(Extracted data entries)
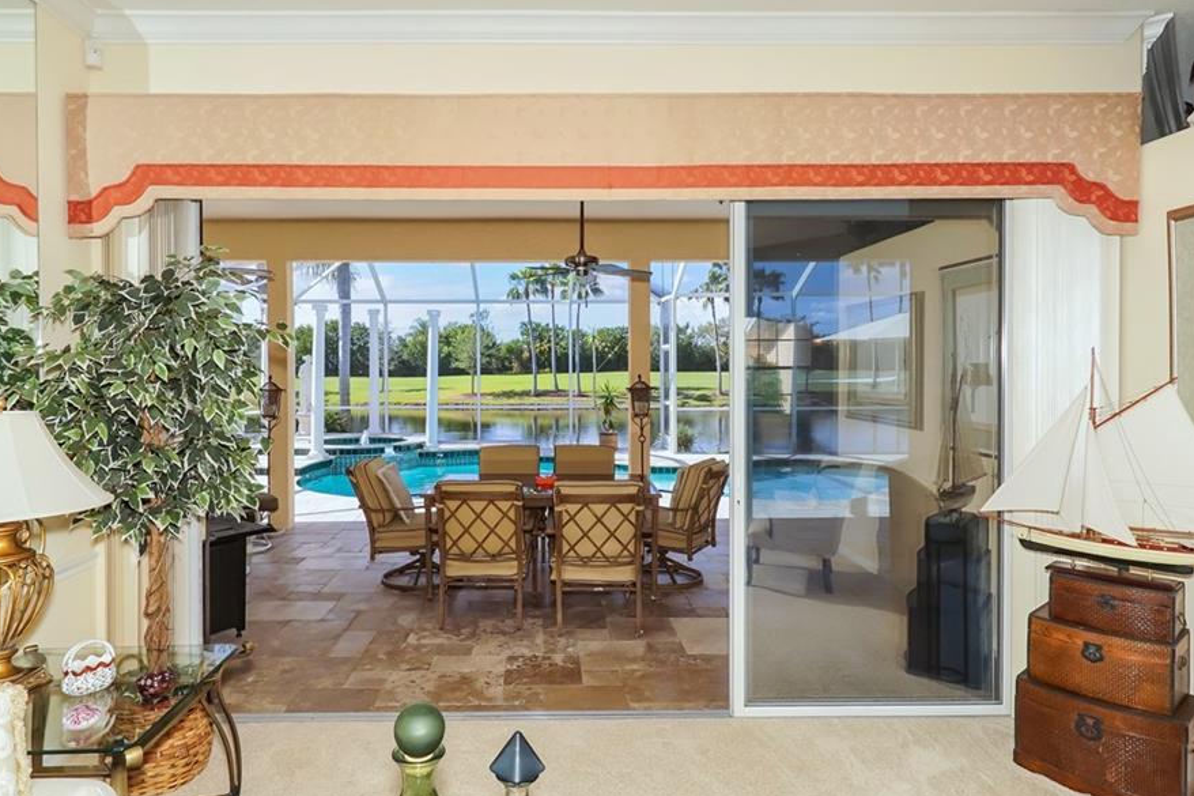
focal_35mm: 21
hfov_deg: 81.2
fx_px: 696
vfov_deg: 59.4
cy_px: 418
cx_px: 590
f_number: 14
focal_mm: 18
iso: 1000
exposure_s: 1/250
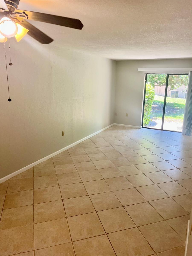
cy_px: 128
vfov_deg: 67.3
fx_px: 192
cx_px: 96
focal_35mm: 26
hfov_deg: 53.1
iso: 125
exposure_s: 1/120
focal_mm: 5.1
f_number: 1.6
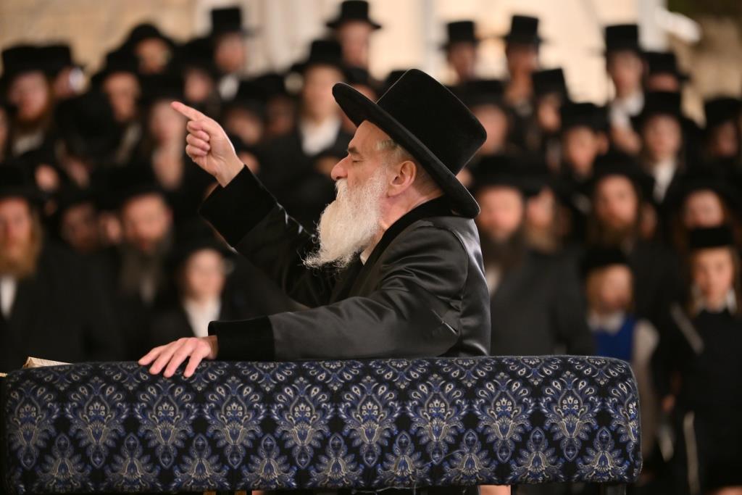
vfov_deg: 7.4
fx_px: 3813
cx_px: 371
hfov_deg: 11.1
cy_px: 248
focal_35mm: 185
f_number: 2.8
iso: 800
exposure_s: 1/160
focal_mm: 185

--- TO-DO ITEM ---
Exclude the pictures and repeat the entries word for word.

--- THE COMPLETED TASK ---
focal_35mm: 21
hfov_deg: 81.2
fx_px: 696
vfov_deg: 59.4
cy_px: 418
cx_px: 590
f_number: 14
focal_mm: 18
iso: 1000
exposure_s: 1/250
cy_px: 128
vfov_deg: 67.3
fx_px: 192
cx_px: 96
focal_35mm: 26
hfov_deg: 53.1
iso: 125
exposure_s: 1/120
focal_mm: 5.1
f_number: 1.6
vfov_deg: 7.4
fx_px: 3813
cx_px: 371
hfov_deg: 11.1
cy_px: 248
focal_35mm: 185
f_number: 2.8
iso: 800
exposure_s: 1/160
focal_mm: 185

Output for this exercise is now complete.